(Page-level text extractions)
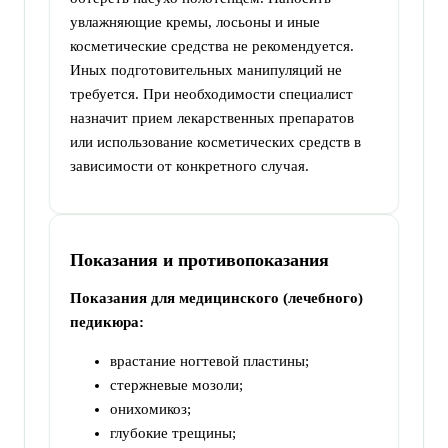
увлажняющие кремы, лосьоны и иные
косметические средства не рекомендуется.
Иных подготовительных манипуляций не
требуется. При необходимости специалист
назначит прием лекарственных препаратов
или использование косметических средств в
зависимости от конкретного случая.
Показания и противопоказания
Показания для медицинского (лечебного)
педикюра:
врастание ногтевой пластины;
стержневые мозоли;
онихомикоз;
глубокие трещины;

» Task brief:
Only lines that contain the string "Показания" count; pick each one out of the records and copy it.

» Result below:
Показания и противопоказания
Показания для медицинского (лечебного)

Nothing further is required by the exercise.